Menurutnya, berdasarkan hal tersebut, demi supremasi hukum dengan berazaskan Hak Asasi Manusia dan demokrasi atas kebebasan berserikat berkumpul dan mengeluarkan pendapat, sebagaimana aturan hukum positif di Negara Republik Indonesia sebagai berikut.

“Berdasarkan Undang-Undang No. 9 Tahun 1998, tentang menyampaikan pendapat dimuka umum dan Pasal 137 Undang-Undang No. 13 Tahun 2003, tentang gagalnya perundingan mogok kerja sebagai hak dasar pekerja/buruh dan serikat pekerja/buruh dilakukan secara sah, tertib, dan damai sebagai akibat gagalnya perundingan”jelasnya.

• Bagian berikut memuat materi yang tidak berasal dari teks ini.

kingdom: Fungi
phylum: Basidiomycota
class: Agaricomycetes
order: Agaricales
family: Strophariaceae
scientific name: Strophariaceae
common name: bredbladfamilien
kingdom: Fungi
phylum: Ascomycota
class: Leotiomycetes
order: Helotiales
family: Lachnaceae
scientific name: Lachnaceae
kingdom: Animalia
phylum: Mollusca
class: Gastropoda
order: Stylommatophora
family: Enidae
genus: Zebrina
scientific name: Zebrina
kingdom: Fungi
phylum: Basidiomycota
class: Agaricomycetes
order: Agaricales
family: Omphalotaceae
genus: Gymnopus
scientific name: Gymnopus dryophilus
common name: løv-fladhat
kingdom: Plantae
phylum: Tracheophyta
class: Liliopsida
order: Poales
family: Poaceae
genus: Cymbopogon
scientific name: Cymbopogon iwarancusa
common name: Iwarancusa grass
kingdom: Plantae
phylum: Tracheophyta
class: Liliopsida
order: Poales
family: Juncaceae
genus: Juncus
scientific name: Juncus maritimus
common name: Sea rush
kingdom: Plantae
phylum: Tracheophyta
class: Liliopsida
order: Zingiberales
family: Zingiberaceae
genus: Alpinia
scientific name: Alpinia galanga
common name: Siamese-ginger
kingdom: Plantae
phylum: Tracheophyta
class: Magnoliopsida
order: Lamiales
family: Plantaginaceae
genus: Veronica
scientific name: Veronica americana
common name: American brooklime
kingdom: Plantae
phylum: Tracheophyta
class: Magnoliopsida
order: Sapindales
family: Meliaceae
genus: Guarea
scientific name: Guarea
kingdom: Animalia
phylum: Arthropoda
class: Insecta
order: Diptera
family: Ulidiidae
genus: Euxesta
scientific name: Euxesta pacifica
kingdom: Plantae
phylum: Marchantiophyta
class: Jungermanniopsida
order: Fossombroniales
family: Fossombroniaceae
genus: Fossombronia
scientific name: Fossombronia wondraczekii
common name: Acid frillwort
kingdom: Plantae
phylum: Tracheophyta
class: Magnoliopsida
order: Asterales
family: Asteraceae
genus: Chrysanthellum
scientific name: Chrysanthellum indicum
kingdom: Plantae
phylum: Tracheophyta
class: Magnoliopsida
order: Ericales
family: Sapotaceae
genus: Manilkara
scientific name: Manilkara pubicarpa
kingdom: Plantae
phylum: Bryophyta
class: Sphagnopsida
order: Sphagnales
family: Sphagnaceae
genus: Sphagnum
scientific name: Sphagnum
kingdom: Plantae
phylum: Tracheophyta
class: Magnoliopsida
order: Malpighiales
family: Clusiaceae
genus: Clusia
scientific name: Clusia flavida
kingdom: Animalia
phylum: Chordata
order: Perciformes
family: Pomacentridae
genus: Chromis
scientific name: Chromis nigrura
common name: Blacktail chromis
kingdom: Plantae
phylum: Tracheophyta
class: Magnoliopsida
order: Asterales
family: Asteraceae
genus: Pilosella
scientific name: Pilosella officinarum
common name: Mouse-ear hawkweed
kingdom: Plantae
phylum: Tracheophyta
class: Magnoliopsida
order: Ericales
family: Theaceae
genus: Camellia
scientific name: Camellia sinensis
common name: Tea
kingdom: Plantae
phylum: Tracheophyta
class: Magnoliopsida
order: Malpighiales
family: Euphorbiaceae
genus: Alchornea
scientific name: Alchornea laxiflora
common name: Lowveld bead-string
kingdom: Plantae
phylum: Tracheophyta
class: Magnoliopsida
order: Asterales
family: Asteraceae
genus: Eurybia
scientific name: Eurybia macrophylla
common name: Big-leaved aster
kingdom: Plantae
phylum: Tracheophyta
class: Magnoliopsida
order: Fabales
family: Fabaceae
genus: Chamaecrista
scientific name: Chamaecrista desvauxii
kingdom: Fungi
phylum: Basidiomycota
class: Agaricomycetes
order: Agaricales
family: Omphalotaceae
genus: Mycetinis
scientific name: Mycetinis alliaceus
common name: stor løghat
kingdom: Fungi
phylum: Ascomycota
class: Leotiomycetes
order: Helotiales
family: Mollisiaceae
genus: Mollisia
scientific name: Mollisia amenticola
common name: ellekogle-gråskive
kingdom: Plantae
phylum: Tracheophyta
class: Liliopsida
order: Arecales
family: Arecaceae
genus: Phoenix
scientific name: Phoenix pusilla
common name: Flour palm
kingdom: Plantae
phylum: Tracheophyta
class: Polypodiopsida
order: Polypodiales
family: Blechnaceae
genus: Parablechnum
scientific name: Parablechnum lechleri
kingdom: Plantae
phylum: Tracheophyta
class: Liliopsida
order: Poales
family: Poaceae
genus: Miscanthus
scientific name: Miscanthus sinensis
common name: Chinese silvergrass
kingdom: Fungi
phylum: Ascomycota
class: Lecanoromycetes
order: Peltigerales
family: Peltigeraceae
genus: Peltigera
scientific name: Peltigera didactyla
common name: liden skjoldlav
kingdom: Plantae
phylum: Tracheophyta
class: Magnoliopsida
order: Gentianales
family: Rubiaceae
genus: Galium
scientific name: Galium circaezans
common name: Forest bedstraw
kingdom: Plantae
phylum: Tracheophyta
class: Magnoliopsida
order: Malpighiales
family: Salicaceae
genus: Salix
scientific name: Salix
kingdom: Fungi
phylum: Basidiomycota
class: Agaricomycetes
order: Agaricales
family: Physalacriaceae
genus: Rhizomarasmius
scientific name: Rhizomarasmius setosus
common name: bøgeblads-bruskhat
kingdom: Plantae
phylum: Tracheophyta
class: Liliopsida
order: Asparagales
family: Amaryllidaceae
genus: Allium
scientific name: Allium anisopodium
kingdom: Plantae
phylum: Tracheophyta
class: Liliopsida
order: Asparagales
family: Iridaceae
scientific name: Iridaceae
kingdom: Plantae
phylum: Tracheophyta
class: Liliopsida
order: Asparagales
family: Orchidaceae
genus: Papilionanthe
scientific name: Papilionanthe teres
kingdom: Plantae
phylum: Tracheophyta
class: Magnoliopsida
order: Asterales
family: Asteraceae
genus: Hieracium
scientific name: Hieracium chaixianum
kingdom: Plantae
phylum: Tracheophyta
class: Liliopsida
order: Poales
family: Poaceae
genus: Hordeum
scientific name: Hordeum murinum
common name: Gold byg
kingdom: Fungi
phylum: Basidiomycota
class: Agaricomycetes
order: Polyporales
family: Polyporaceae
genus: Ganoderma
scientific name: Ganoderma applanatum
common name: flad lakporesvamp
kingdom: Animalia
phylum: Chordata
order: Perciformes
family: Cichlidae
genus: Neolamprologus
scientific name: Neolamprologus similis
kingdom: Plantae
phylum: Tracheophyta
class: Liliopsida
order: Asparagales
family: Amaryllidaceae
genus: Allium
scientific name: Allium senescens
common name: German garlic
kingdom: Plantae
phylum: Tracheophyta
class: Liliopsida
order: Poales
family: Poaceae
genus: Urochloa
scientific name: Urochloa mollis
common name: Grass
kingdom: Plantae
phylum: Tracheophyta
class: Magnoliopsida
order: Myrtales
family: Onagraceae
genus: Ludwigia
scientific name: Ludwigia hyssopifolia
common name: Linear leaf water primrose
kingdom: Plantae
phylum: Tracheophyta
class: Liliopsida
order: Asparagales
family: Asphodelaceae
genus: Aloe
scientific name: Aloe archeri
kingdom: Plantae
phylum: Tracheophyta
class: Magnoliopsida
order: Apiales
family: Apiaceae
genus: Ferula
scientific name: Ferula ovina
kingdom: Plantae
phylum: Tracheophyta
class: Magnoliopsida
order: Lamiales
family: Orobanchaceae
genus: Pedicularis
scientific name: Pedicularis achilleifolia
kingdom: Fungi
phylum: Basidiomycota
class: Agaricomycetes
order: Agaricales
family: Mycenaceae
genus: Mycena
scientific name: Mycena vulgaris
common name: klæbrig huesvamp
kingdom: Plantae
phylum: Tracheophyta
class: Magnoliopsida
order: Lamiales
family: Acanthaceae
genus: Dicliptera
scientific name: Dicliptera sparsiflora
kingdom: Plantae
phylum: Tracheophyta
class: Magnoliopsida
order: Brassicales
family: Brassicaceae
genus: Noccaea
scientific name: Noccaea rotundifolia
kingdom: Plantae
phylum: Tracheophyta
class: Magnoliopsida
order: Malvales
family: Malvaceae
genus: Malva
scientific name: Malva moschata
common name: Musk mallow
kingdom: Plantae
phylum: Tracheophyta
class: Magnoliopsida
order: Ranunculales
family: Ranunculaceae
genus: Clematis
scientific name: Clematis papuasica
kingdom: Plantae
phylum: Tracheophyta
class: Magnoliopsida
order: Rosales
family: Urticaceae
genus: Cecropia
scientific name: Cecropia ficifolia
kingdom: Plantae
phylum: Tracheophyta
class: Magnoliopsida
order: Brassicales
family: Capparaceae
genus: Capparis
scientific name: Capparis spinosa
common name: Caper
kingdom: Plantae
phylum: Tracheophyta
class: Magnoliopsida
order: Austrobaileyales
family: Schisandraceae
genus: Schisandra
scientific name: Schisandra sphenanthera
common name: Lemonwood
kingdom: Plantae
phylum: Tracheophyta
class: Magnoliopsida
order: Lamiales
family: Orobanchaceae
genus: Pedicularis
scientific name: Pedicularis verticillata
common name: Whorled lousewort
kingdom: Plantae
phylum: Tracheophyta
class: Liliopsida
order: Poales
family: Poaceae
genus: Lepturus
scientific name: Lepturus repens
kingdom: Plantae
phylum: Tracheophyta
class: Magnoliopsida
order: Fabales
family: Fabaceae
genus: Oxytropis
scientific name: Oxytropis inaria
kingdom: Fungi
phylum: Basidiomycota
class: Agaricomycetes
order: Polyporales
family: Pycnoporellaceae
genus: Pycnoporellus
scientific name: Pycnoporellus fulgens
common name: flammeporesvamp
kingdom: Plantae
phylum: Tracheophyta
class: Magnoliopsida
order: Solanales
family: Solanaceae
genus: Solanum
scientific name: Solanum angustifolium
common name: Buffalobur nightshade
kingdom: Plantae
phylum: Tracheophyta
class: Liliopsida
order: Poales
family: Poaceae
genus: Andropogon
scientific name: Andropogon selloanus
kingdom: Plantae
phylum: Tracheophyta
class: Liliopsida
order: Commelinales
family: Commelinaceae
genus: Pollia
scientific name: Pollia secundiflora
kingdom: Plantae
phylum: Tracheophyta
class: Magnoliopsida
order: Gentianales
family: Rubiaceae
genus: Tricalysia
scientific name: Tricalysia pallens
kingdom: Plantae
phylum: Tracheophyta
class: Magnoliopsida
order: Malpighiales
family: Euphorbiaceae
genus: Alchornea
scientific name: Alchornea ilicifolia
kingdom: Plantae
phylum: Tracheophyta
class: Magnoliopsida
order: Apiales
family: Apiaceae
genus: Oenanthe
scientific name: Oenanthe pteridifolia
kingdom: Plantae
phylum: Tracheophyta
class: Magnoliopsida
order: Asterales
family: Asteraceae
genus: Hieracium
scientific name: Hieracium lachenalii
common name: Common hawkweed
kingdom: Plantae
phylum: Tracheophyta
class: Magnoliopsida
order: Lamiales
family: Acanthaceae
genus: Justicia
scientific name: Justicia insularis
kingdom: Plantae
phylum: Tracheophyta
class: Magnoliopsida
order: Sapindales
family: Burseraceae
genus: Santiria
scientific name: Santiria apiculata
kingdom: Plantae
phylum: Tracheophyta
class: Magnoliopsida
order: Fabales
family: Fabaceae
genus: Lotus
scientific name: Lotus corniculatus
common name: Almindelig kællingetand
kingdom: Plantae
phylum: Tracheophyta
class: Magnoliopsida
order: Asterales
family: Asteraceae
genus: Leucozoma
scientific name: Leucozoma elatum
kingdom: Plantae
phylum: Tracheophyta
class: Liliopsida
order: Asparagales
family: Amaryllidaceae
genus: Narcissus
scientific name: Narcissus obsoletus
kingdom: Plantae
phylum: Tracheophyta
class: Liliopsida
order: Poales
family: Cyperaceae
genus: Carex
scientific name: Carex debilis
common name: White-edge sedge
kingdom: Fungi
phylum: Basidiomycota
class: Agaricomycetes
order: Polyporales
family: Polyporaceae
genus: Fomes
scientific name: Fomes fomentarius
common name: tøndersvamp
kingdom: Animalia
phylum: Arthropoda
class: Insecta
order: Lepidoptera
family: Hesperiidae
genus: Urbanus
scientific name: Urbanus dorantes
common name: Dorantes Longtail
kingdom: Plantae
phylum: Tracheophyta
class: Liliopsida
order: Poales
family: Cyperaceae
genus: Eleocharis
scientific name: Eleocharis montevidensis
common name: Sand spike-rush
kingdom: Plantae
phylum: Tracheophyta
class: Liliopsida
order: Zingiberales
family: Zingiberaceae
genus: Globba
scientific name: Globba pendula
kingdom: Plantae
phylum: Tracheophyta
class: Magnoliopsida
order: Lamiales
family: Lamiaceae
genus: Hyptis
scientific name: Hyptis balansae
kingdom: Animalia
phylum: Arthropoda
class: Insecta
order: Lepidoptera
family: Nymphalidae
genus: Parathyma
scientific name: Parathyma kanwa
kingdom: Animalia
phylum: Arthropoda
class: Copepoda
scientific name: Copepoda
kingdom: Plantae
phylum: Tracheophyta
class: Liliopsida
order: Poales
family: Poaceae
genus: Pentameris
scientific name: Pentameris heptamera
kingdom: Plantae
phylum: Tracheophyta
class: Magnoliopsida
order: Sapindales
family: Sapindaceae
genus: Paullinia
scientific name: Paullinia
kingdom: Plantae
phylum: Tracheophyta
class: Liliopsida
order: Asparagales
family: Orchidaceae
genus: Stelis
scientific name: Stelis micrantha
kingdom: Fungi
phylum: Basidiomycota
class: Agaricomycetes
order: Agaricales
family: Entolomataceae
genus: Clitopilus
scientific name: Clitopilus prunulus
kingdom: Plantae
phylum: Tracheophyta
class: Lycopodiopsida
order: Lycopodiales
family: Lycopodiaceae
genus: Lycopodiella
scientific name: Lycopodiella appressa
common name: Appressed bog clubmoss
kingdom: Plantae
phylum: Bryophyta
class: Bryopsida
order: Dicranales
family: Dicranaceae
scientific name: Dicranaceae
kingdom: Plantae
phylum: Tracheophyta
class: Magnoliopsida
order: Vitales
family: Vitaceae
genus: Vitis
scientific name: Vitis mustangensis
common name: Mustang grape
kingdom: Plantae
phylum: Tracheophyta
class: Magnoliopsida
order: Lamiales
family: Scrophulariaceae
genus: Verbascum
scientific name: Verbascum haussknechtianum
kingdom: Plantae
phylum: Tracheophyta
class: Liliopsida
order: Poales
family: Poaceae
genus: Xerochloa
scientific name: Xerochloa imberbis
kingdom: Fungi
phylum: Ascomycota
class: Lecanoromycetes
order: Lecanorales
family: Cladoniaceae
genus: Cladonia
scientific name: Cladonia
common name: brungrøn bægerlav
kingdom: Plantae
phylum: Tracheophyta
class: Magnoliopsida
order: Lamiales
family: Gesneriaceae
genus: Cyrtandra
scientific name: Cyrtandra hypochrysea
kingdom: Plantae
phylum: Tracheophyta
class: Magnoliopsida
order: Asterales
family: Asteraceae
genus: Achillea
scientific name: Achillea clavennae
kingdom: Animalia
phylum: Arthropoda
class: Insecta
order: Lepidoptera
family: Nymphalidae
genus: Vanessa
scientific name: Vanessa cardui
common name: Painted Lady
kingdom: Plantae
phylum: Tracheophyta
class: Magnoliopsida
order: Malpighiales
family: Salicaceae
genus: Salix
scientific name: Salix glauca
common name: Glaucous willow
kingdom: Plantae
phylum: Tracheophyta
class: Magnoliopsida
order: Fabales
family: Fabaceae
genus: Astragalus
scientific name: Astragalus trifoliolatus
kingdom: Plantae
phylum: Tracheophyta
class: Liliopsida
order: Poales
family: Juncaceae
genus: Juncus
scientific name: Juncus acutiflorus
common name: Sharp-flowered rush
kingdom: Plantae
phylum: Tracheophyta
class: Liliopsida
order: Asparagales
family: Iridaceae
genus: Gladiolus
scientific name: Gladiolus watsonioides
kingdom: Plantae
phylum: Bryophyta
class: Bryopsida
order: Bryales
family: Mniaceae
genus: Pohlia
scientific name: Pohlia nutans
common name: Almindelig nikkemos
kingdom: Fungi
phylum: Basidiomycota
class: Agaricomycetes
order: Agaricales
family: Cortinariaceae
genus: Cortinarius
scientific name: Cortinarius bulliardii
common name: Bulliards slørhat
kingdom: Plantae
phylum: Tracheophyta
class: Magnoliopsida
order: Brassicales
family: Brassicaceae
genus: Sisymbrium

Serta Pasal 28 dan 28E ayat (3) Undang-Undang Dasar Republik Indonesia Tahun1945 bahwa setiap orang berhak atas kebebasan, berserikat, berkumpul dan mengeluarkan pendapat serta Undang-Undang No. 39 Tahun 1999 tentang Hak Asasi Manusia.

Adapun Aksi demo dengan 5 tuntutan buruh FSB KIKES KSBSI yaitu :

  • Pekerjakan Kembali Sdri Siti Fatimah dan kawan-kawan
  • Bayarkan upah proses.
  • Bayarkan upah lembur.
  • Berikan kebebasan berserikat dan STOP UNION BUSTING!!
  • Deportasi orang asing yang melanggar peraturan undang- undang ketenagakerjaan.

Selama setahun ini pihaknya sudah melakukan komunikasi akan tetapi tidak ada respon, terakhir kita sudah ada upaya mediasi akan tetapi faktanya tidak ada, apalagi tiga hari sebelum aksi pihak pengacara PT Koin Baju Global melayangkan surat somasi kepada pihak FSB KIKES KSBSI.

“Sebetulnya pada prisifnya sesi dialog yang kita harapkan, masalah besar kita kecilkan dan masalah kecil bisa kita hilangkan, sehingga tidak terjadi demo seperti sekarang ini,”pungkasnya

Sampai berita ini di terbitkan bahwa pihak FSB KIKES KSBSI sedang mengadakan mediasi dengan pihak managemen PT Koin Baju Global.